Efficacy of Triple Antiplatelet Therapy (Aspirin, Clopidogrel, and Cilostazol) in Cerebral Infarction Presenting with Hemiplegia: A Case Report and Critical Appraisal of Current Evidence
Keywords:
Cerebral infarction, Triple antiplatelet therapy, bleeding intracranial, hemiplegic motor deficitAbstract
Cerebral infarction, a type of stroke, occurs when blood vessels in the brain become occluded. Triple antiplatelet therapy (aspirin, clopidogrel, and cilostazol) has been used to prevent recurrent episodes in patients with cerebral infarction; however, it carries a risk of bleeding. In this case report, we demonstrated the effectiveness of triple antiplatelet therapy in a patient with cerebral infarction and hemiplegic motor deficits. A 38-year-old man presented with paralysis of the right side of his body and slurred speech after resting for 14 hours before hospital admission. He denied prior head trauma, fever, headache, nausea, or loss of consciousness. There was no history of hypertension, diabetes mellitus, or heart disease, but the patient reported smoking 24 cigarettes daily. A head CT scan revealed an infarction in the external capsule and left corona radiata.

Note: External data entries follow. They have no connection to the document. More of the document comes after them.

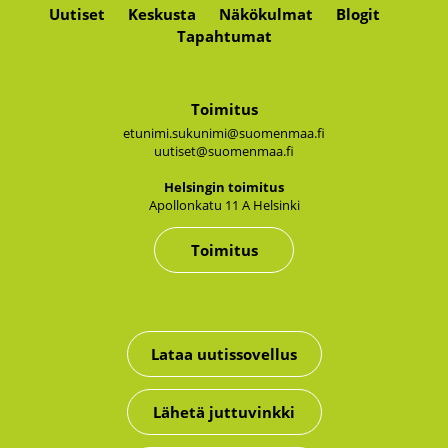
Uutiset
Keskusta
Näkökulmat
Blogit
Tapahtumat
Toimitus
etunimi.sukunimi@suomenmaa.fi
uutiset@suomenmaa.fi
Hel­sin­gin toi­mi­tus
Apol­lon­ka­tu 11 A Hel­sin­ki
Toimitus
Lataa uutissovellus
Lähetä juttuvinkki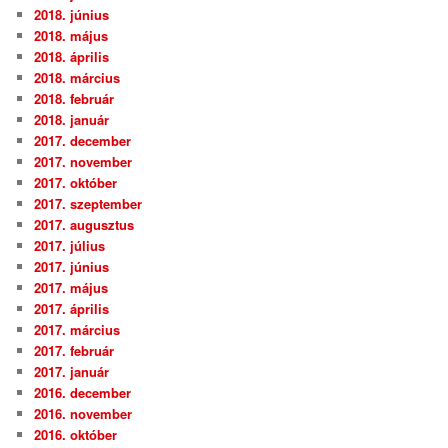
2018. június
2018. május
2018. április
2018. március
2018. február
2018. január
2017. december
2017. november
2017. október
2017. szeptember
2017. augusztus
2017. július
2017. június
2017. május
2017. április
2017. március
2017. február
2017. január
2016. december
2016. november
2016. október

Cerebral angiography showed occlusion of the left lenticulostriate artery, a branch of the middle cerebral artery (MCA) at the M1 segment. The patient was treated with citicoline, mecobalamin, atorvastatin, and ranitidine, in addition to triple antiplatelet therapy (aspirin, clopidogrel, and cilostazol). After eight days of treatment, the motor strength in the right upper and lower extremities showed significant improvement. The use of triple antiplatelet therapy in cerebral infarction remains a controversial topic due to the associated risk of major bleeding. However, in this case, the administration of triple antiplatelet therapy, guided by the TARDIS study, resulted in a favorable clinical outcome.